**REQUIRED TASK 1:** Pull out every line of the entries below that contains the string "opPattern".

**TEXT TO READ:**
§ §
Government of New Brunswick

Agdex No. 276.36

The choice of hedge plants should be determined by the location, soil conditions, size of garden and the effect to be created by the hedge. Carefully choosing the plant that best suits these criteria leads to the development of a suitable, attractive hedge for the garden. Most hedges require pruning or shearing for proper maintenance for more information refer to New Brunswick Department of Agriculture Publications 'Pruning Shrubs, Pruning Trees'.

The following are profiles of hedging plants that can be grown successfully in New Brunswick gardens. The bracketed number is the usual mature height desired for a hedge of that species and a + symbol indicates trees that can grow very large if not kept under control.

DECIDUOUS HEDGES

  • Caragana arborescens (Siberian Pea Shrub) zone 2 (2-2.6m) This tree with its fine bright green foliage makes an excellent fast growing windbreak and is well adapted to drought conditions and most soils but is prone to leaf hopper attack. It should be trimmed in late June to early July.
  • Cornus stolonifera (Red Osier Dogwood) zone 2 (2.1m) This shrub makes an attractive informal hedge and its colourful red wood adds winter colour to the landscape.
  • Cotoneaster acutifolius (Peking Cotoneaster) zone 5 (1-2m) The evergreen leaves, spring bloom and black fruit make this informal hedge interesting in many seasons.
§ §
**THE DATA:**
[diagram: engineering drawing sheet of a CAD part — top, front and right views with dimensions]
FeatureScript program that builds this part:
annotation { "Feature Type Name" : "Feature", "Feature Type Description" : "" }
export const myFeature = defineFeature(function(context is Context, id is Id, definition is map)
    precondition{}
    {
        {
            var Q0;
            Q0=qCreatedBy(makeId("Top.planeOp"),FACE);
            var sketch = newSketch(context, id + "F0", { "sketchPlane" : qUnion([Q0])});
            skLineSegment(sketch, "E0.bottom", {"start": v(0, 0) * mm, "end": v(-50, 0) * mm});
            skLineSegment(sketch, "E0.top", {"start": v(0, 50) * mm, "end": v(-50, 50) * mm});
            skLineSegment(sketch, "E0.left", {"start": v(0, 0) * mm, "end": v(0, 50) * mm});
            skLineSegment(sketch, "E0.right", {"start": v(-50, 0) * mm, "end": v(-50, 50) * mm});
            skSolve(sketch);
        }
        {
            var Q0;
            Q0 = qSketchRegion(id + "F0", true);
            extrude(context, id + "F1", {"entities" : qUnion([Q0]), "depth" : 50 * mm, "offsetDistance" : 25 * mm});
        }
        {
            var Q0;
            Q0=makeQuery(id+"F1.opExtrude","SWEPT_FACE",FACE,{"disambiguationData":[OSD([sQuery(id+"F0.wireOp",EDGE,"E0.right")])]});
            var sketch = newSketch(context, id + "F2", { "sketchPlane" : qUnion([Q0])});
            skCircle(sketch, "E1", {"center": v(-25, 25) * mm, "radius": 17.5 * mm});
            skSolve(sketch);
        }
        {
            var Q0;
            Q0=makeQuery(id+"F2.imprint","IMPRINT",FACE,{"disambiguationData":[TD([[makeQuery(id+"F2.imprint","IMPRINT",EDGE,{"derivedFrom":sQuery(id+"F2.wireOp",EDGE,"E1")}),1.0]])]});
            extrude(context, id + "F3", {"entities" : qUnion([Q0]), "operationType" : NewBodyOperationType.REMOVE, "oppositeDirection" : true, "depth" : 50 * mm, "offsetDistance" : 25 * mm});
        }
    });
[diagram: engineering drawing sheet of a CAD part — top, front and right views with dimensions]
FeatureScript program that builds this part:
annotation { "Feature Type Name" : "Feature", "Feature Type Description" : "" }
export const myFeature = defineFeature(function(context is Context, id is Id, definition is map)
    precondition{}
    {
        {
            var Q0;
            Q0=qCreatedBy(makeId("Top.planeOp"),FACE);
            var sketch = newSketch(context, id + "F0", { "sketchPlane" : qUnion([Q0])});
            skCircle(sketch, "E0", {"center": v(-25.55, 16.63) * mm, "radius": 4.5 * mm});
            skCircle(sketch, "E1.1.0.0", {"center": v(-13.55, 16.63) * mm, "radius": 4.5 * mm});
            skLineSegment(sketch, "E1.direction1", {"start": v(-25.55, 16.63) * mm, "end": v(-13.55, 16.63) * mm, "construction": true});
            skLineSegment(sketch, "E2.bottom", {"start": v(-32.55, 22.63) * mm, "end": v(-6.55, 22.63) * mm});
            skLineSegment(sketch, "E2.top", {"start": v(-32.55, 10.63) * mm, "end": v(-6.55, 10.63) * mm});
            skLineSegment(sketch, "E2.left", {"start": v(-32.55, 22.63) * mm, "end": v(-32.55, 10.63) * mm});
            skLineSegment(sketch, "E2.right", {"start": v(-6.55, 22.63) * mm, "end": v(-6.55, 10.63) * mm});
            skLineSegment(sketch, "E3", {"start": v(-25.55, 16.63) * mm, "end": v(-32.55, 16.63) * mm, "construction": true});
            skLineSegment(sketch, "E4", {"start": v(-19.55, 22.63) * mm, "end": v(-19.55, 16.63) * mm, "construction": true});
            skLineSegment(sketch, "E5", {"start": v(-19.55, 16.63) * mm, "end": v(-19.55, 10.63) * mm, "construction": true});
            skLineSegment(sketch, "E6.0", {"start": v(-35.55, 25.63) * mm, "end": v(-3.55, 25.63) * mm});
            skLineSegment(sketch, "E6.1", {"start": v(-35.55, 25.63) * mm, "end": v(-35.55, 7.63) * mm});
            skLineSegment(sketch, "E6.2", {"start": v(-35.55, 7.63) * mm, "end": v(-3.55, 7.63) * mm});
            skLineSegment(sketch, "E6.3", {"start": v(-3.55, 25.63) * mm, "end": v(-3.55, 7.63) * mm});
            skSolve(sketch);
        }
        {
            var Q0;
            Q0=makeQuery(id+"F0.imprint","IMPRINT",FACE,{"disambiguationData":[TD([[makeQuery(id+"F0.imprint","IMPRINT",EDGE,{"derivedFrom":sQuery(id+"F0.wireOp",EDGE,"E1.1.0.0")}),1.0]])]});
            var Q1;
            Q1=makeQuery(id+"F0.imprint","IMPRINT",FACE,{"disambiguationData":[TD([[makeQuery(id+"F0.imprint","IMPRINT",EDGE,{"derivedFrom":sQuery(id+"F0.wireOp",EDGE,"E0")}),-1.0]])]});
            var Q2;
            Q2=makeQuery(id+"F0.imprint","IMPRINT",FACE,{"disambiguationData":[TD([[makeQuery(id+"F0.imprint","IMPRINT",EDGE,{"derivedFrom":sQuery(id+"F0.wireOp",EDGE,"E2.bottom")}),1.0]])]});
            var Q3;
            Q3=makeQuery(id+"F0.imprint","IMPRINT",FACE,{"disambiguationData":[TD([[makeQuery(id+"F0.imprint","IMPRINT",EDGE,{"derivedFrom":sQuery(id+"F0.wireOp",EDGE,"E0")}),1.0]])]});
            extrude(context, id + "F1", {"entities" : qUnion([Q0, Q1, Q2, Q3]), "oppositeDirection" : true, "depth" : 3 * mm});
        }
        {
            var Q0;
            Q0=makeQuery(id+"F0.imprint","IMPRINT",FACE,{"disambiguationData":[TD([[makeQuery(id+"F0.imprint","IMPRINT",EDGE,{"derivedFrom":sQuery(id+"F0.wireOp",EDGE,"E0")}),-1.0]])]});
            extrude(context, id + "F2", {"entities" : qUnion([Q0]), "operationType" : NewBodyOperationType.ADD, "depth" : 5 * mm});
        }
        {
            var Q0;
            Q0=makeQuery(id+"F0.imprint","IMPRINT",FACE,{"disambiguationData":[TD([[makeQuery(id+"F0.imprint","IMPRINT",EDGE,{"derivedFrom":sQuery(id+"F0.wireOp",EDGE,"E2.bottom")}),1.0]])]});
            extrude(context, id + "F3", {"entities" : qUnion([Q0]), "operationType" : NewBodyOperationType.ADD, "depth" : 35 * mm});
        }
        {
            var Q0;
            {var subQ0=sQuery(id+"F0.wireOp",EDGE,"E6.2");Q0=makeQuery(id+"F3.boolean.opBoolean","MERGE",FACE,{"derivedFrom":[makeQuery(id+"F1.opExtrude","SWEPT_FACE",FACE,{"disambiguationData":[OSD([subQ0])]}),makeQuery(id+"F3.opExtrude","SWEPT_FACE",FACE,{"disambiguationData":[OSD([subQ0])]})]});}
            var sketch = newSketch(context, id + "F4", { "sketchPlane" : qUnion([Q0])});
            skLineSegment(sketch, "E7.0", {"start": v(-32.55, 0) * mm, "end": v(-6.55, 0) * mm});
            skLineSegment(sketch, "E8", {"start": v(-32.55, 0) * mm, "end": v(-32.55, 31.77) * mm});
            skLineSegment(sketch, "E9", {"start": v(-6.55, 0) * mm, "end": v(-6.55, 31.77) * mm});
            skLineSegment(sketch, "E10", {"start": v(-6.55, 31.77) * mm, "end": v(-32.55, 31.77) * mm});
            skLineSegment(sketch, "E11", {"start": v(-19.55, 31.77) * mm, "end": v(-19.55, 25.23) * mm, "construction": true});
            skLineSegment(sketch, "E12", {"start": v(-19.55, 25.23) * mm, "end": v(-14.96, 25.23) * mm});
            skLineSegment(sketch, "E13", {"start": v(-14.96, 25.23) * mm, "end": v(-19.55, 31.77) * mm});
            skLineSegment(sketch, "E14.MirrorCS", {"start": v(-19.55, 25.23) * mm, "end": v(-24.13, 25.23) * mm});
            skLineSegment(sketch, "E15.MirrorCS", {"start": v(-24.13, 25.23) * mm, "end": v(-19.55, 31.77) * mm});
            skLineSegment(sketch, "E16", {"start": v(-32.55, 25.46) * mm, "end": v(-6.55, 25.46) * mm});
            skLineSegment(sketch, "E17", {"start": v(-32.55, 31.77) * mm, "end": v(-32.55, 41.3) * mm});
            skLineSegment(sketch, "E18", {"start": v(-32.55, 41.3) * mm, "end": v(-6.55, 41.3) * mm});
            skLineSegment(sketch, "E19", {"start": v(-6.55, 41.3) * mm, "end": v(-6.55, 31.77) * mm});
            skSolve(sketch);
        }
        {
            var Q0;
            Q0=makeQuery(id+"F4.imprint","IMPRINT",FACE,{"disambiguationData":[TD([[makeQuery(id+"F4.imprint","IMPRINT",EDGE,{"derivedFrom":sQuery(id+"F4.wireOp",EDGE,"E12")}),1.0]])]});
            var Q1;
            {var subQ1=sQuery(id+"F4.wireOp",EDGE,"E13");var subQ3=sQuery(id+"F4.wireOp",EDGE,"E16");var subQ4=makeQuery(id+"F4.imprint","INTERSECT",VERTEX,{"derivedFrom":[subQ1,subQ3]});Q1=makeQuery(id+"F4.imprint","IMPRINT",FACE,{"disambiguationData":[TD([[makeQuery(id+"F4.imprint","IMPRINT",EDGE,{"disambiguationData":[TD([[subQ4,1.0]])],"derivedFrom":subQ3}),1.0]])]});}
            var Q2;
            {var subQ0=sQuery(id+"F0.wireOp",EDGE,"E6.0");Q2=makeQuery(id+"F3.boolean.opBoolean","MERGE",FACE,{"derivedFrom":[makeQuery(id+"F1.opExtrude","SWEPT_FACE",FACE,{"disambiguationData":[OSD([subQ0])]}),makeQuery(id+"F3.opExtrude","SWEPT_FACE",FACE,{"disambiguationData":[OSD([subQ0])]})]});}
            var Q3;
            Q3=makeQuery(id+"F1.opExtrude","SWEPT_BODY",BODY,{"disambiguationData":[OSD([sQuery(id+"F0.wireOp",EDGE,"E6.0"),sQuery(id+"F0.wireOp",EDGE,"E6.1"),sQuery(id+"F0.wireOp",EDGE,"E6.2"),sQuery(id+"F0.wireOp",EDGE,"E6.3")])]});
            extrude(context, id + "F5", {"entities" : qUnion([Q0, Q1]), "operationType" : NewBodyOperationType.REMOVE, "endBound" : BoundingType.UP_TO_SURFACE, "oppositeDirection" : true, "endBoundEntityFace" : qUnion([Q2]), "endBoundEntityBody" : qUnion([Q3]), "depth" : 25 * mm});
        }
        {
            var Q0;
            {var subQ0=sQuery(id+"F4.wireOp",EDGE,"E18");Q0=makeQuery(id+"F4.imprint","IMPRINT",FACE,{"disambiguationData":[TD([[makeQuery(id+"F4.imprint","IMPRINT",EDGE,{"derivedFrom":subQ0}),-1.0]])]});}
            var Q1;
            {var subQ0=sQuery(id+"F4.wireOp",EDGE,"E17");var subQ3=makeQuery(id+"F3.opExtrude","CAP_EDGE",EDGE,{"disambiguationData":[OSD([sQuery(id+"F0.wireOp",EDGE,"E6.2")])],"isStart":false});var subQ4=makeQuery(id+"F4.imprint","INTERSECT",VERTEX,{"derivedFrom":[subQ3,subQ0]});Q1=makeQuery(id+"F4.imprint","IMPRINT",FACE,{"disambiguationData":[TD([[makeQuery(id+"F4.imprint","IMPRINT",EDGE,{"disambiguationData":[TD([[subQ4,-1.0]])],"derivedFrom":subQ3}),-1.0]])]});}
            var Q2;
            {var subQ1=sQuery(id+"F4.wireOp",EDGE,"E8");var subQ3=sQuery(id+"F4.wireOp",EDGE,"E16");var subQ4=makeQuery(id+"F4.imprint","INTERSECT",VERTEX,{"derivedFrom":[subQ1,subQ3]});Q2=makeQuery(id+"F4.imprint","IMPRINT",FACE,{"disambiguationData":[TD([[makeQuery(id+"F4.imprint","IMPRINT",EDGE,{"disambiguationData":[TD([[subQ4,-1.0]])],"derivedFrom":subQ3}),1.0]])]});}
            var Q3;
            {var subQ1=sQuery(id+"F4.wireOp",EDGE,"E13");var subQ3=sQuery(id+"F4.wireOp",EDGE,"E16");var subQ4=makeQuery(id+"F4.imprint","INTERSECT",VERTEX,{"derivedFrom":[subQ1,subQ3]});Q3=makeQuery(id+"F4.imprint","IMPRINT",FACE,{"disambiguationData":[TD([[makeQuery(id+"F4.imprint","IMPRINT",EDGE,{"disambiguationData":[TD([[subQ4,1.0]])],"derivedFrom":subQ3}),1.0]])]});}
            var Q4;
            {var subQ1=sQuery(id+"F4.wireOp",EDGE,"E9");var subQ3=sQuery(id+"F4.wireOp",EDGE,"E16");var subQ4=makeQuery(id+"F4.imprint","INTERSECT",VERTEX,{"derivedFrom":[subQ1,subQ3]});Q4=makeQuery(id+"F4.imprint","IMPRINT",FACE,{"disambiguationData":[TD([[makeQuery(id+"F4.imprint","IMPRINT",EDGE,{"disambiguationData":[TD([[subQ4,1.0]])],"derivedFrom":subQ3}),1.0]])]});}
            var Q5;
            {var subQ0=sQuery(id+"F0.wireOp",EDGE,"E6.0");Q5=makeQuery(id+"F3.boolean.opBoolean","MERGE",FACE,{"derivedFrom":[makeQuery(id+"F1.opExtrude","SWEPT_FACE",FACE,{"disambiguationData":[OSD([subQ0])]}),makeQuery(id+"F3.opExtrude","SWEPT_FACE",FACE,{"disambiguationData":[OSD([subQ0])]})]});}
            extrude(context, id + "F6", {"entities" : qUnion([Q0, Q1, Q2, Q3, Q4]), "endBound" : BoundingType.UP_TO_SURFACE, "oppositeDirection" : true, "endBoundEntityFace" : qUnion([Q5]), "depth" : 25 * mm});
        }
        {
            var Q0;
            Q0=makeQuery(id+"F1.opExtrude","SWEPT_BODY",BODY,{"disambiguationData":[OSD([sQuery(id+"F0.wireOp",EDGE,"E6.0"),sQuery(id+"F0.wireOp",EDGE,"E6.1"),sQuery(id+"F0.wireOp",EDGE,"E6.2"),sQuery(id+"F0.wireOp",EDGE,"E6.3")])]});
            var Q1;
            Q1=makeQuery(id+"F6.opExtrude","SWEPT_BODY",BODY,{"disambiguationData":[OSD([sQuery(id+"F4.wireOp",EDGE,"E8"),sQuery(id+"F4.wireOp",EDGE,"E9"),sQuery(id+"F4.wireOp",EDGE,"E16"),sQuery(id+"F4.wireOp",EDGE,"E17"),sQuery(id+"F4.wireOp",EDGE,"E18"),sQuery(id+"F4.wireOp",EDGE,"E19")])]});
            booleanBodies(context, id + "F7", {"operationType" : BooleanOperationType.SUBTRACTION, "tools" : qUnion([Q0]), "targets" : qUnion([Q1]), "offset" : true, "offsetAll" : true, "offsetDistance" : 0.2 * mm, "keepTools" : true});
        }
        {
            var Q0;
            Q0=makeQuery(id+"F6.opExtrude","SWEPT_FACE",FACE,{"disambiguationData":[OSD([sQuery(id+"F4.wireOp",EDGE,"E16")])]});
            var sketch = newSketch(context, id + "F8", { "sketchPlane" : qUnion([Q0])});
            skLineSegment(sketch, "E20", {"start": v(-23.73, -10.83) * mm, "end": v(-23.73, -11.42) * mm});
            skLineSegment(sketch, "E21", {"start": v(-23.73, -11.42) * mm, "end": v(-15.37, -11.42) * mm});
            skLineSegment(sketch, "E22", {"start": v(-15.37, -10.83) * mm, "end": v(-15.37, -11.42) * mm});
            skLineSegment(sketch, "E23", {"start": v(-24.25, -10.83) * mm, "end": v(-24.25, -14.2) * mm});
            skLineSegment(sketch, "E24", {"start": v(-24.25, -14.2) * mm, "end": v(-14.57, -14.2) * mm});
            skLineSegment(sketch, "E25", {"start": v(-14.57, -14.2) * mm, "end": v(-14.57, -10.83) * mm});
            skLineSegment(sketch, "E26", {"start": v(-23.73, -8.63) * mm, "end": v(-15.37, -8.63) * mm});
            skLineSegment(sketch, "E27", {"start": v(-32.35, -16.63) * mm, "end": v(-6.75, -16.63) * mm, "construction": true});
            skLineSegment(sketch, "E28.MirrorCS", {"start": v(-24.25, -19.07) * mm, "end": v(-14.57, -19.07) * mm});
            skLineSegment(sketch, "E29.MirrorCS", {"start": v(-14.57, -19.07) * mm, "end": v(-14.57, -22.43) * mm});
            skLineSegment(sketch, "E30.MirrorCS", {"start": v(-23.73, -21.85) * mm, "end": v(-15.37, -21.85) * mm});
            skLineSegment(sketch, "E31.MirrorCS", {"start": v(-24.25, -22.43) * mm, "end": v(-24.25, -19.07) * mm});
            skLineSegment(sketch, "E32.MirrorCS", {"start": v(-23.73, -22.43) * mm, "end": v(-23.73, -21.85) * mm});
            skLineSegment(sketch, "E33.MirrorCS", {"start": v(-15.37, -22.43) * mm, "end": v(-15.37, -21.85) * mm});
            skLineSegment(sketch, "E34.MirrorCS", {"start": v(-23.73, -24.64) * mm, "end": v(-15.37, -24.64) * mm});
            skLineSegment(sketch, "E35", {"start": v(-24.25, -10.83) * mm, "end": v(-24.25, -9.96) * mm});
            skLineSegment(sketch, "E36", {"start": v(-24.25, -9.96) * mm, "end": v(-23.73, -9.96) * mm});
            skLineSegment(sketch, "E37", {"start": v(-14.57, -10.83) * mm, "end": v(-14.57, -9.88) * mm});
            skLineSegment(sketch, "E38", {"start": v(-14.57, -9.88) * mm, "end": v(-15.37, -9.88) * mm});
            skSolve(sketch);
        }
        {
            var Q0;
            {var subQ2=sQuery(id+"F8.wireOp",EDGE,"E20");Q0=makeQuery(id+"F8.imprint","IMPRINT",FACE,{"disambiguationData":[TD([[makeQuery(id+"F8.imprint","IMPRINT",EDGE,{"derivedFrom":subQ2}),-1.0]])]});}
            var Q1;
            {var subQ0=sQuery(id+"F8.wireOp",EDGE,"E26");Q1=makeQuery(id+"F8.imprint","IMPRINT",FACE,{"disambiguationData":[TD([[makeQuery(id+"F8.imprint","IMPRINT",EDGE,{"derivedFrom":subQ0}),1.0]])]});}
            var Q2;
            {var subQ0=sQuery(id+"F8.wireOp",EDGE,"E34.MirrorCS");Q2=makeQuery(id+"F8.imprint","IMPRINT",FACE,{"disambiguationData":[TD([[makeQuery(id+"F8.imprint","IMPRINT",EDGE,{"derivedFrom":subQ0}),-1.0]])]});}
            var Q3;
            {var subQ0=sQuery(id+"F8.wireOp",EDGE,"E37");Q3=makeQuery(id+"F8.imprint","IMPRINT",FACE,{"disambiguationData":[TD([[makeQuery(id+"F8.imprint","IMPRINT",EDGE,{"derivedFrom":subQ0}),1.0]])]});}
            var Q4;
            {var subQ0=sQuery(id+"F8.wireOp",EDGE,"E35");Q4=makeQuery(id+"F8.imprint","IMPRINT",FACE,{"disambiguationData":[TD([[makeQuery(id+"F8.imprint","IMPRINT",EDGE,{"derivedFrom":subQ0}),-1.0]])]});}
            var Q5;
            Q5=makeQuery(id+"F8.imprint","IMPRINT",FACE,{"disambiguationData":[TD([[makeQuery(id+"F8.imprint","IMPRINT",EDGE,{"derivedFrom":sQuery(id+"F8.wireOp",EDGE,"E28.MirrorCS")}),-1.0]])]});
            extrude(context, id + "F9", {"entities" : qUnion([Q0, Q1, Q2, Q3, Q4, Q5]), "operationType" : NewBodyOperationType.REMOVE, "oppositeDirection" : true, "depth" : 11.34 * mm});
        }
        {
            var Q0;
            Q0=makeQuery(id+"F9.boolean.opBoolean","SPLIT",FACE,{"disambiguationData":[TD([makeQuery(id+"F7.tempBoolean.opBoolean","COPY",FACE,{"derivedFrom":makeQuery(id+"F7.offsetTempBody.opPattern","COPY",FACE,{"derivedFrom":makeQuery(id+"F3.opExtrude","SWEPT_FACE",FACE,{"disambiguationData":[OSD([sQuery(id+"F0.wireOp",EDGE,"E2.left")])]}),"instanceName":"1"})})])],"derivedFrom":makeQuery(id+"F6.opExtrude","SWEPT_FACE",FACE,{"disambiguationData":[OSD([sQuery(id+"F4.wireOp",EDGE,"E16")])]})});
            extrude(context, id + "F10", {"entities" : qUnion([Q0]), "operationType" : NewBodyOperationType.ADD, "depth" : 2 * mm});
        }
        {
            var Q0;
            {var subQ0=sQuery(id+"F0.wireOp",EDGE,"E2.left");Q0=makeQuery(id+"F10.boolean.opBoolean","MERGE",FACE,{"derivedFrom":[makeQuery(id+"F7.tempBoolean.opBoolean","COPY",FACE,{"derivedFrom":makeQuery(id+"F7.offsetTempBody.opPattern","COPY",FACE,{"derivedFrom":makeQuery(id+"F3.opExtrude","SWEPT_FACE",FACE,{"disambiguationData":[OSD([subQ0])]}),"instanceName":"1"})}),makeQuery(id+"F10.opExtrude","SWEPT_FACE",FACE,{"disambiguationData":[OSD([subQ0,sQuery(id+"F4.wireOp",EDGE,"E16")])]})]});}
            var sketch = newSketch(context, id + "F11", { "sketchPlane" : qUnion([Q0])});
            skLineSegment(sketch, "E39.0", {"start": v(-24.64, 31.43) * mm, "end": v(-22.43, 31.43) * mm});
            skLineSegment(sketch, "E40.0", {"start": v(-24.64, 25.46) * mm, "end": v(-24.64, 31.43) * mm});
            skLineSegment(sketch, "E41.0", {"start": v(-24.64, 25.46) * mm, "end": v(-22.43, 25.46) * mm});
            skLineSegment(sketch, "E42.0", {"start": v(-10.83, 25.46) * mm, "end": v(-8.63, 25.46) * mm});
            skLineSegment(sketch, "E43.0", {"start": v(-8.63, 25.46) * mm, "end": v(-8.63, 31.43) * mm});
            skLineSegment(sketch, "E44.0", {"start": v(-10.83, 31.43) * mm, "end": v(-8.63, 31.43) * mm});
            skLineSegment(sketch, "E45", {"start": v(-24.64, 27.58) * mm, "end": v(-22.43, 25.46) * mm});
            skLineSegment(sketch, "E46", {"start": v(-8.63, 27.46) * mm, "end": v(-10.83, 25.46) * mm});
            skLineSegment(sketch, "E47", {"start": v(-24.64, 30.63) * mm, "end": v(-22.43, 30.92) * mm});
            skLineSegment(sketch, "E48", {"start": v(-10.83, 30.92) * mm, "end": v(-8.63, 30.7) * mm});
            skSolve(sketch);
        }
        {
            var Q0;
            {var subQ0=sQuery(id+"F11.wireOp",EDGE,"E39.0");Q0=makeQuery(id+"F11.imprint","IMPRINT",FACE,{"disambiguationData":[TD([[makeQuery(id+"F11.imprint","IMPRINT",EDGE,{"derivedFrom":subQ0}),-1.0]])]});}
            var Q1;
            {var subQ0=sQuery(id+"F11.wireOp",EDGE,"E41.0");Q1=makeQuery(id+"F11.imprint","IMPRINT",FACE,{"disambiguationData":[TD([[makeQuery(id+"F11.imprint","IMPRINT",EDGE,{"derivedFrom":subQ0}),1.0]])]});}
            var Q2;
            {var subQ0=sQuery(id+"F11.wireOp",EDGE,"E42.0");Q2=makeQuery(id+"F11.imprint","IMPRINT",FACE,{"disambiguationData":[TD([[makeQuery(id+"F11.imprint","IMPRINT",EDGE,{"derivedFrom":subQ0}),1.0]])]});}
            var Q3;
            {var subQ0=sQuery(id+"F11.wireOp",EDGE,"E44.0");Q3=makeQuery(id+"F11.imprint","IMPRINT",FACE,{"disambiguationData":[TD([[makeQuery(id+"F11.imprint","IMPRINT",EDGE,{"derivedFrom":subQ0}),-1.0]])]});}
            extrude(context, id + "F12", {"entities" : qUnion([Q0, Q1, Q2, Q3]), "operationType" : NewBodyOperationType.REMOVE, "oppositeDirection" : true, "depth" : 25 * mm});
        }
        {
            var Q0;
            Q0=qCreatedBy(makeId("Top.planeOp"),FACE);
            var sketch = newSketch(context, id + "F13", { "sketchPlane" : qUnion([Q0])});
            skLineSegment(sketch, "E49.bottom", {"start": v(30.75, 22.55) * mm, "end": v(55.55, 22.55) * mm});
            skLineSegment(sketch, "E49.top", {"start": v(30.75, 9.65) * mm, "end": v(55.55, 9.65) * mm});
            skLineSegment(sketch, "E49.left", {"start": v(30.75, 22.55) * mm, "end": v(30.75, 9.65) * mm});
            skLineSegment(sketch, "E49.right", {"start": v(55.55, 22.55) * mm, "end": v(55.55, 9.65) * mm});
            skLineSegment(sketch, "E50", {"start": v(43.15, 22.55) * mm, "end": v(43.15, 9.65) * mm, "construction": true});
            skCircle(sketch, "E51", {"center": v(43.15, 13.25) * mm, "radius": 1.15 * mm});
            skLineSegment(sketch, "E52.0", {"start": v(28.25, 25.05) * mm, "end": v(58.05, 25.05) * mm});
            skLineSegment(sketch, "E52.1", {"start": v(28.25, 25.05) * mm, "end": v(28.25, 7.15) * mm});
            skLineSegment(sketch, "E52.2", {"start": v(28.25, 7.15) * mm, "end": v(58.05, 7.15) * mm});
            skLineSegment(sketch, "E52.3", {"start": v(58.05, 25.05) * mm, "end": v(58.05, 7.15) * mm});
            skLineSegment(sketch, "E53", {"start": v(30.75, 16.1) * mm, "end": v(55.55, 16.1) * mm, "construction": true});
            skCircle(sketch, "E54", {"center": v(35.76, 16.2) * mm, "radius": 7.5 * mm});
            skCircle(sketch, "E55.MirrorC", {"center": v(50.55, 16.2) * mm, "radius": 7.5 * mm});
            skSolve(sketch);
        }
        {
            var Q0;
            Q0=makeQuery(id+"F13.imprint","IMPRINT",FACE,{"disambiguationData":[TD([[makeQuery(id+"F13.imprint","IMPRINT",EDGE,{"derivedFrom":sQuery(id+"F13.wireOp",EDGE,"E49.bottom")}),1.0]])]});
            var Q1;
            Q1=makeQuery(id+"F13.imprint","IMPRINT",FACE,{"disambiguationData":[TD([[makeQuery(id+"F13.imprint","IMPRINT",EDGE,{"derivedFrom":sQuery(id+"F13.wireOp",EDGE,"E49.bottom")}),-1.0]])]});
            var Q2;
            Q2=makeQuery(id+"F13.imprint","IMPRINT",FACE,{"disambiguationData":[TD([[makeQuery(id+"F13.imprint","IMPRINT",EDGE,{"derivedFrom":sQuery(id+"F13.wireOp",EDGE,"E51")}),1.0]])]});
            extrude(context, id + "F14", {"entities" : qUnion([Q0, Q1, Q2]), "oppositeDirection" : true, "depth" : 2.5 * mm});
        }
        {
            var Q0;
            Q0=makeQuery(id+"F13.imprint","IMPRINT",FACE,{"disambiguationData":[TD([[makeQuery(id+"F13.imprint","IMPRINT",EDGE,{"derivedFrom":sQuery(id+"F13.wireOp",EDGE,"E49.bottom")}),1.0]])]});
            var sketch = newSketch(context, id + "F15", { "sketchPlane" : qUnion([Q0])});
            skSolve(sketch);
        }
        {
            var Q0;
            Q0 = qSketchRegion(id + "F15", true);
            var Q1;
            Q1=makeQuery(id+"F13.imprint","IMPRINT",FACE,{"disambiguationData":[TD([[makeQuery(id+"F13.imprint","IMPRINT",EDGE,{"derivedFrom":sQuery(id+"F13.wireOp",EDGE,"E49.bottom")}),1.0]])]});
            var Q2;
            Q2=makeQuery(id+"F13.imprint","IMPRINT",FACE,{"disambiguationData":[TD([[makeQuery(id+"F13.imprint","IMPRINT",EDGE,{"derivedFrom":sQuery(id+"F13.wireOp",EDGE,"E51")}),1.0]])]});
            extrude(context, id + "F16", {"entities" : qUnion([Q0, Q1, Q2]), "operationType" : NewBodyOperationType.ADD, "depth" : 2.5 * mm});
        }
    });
§ §
**REQUIRED TASK 2:** According to the hedge guide, when should the Siberian Pea Shrub be trimmed?

**RESULT 1:**
            Q0=makeQuery(id+"F9.boolean.opBoolean","SPLIT",FACE,{"disambiguationData":[TD([makeQuery(id+"F7.tempBoolean.opBoolean","COPY",FACE,{"derivedFrom":makeQuery(id+"F7.offsetTempBody.opPattern","COPY",FACE,{"derivedFrom":makeQuery(id+"F3.opExtrude","SWEPT_FACE",FACE,{"disambiguationData":[OSD([sQuery(id+"F0.wireOp",EDGE,"E2.left")])]}),"instanceName":"1"})})])],"derivedFrom":makeQuery(id+"F6.opExtrude","SWEPT_FACE",FACE,{"disambiguationData":[OSD([sQuery(id+"F4.wireOp",EDGE,"E16")])]})});
            {var subQ0=sQuery(id+"F0.wireOp",EDGE,"E2.left");Q0=makeQuery(id+"F10.boolean.opBoolean","MERGE",FACE,{"derivedFrom":[makeQuery(id+"F7.tempBoolean.opBoolean","COPY",FACE,{"derivedFrom":makeQuery(id+"F7.offsetTempBody.opPattern","COPY",FACE,{"derivedFrom":makeQuery(id+"F3.opExtrude","SWEPT_FACE",FACE,{"disambiguationData":[OSD([subQ0])]}),"instanceName":"1"})}),makeQuery(id+"F10.opExtrude","SWEPT_FACE",FACE,{"disambiguationData":[OSD([subQ0,sQuery(id+"F4.wireOp",EDGE,"E16")])]})]});}

**RESULT 2:** In late June to early July.